**Supplied information:**

========

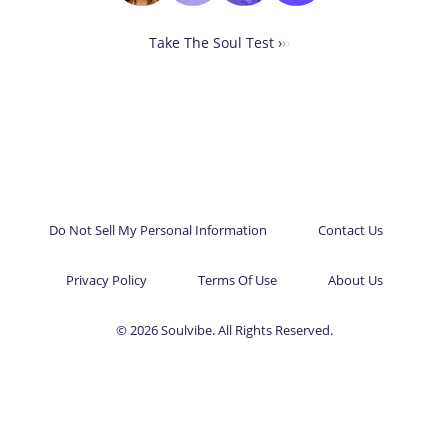
Take The Soul Test ›
›
›
Do Not Sell My Personal Information
Contact Us
Privacy Policy
Terms Of Use
About Us
© 2026 Soulvibe. All Rights Reserved.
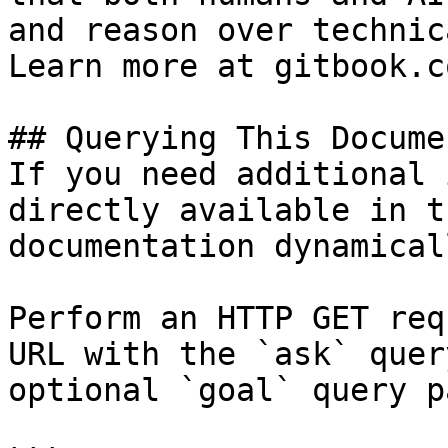
and reason over technic
Learn more at gitbook.co
## Querying This Docume
If you need additional 
directly available in t
documentation dynamical
Perform an HTTP GET req
URL with the `ask` quer
optional `goal` query p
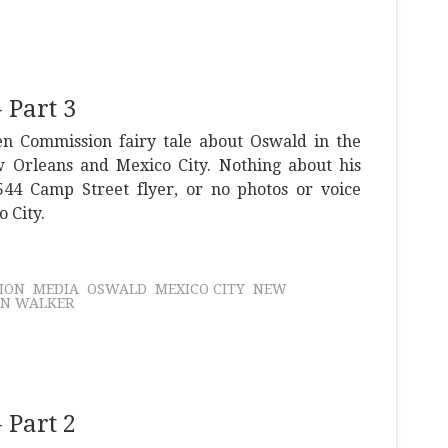
 Part 3
n Commission fairy tale about Oswald in the
w Orleans and Mexico City. Nothing about his
 544 Camp Street flyer, or no photos or voice
o City.
ION
MEDIA
OSWALD
MEXICO CITY
NEW
IN WALKER
 Part 2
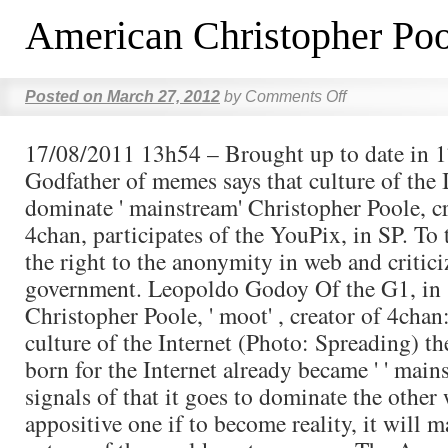
American Christopher Poo
Posted on
March 27, 2012
by
Comments Off
17/08/2011 13h54 – Brought up to date in 
Godfather of memes says that culture of the 
dominate ' mainstream' Christopher Poole, c
4chan, participates of the YouPix, in SP. To 
the right to the anonymity in web and critic
government. Leopoldo Godoy Of the G1, in S
Christopher Poole, ' moot' , creator of 4chan
culture of the Internet (Photo: Spreading) th
born for the Internet already became ' ' main
signals of that it goes to dominate the other 
appositive one if to become reality, it will m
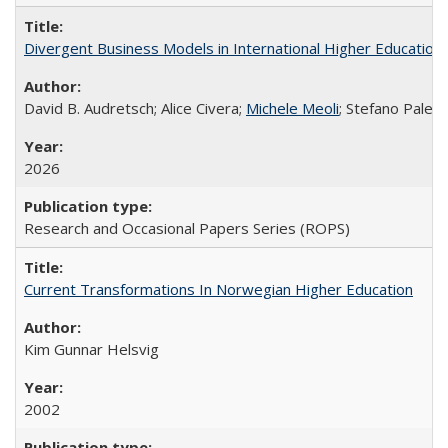
Divergent Business Models in International Higher Education:
David B. Audretsch; Alice Civera;
Michele Meoli
; Stefano Palear
2026
Research and Occasional Papers Series (ROPS)
Current Transformations In Norwegian Higher Education
Kim Gunnar Helsvig
2002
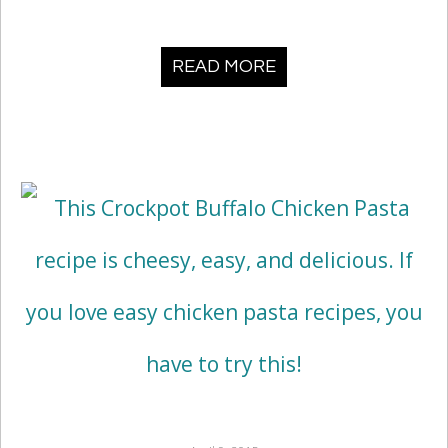
READ MORE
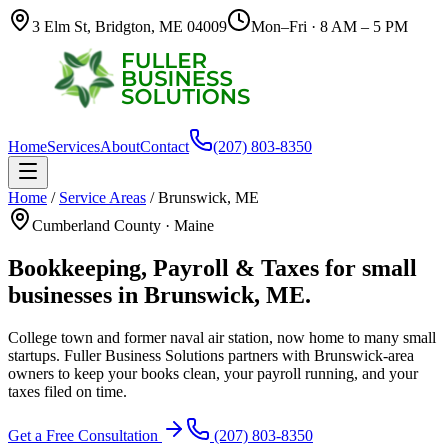
3 Elm St, Bridgton, ME 04009
Mon–Fri · 8 AM – 5 PM
Home
Services
About
Contact
(207) 803-8350
Home
/
Service Areas
/
Brunswick
,
ME
Cumberland County
·
Maine
Bookkeeping, Payroll & Taxes for small
businesses in
Brunswick
,
ME
.
College town and former naval air station, now home to many small
startups.
Fuller Business Solutions partners with
Brunswick
-area
owners to keep your books clean, your payroll running, and your
taxes filed on time.
Get a Free Consultation
(207) 803-8350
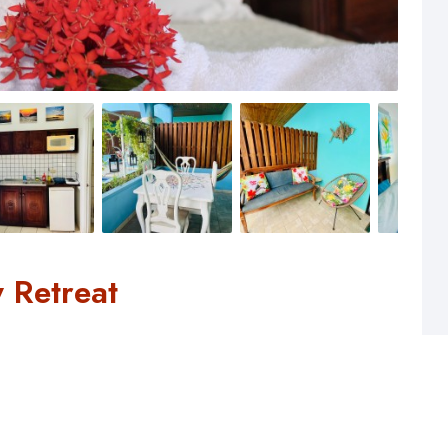
 Retreat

========

**Exercise details:**
Copy the text from every entry above line for line, in the same order, and leave the pictures out.

**Result for this task:**
Take The Soul Test ›
›
›
Do Not Sell My Personal Information
Contact Us
Privacy Policy
Terms Of Use
About Us
© 2026 Soulvibe. All Rights Reserved.
and reason over technic
Learn more at gitbook.co
## Querying This Docume
If you need additional 
directly available in t
documentation dynamical
Perform an HTTP GET req
URL with the `ask` quer
optional `goal` query p
 Part 3
n Commission fairy tale about Oswald in the
w Orleans and Mexico City. Nothing about his
 544 Camp Street flyer, or no photos or voice
o City.
ION
MEDIA
OSWALD
MEXICO CITY
NEW
IN WALKER
 Part 2
American Christopher Poo
Posted on
March 27, 2012
by
Comments Off
17/08/2011 13h54 – Brought up to date in 
Godfather of memes says that culture of the 
dominate ' mainstream' Christopher Poole, c
4chan, participates of the YouPix, in SP. To 
the right to the anonymity in web and critic
government. Leopoldo Godoy Of the G1, in S
Christopher Poole, ' moot' , creator of 4chan
culture of the Internet (Photo: Spreading) th
born for the Internet already became ' ' main
signals of that it goes to dominate the other 
appositive one if to become reality, it will m
Divergent Business Models in International Higher Education:
David B. Audretsch; Alice Civera;
Michele Meoli
; Stefano Palear
2026
Research and Occasional Papers Series (ROPS)
Current Transformations In Norwegian Higher Education
Kim Gunnar Helsvig
2002
READ MORE
3 Elm St, Bridgton, ME 04009
Mon–Fri · 8 AM – 5 PM
Home
Services
About
Contact
(207) 803-8350
Home
/
Service Areas
/
Brunswick
,
ME
Cumberland County
·
Maine
Bookkeeping, Payroll & Taxes for small
businesses in
Brunswick
,
ME
.
College town and former naval air station, now home to many small
startups.
Fuller Business Solutions partners with
Brunswick
-area
owners to keep your books clean, your payroll running, and your
taxes filed on time.
Get a Free Consultation
(207) 803-8350
 Retreat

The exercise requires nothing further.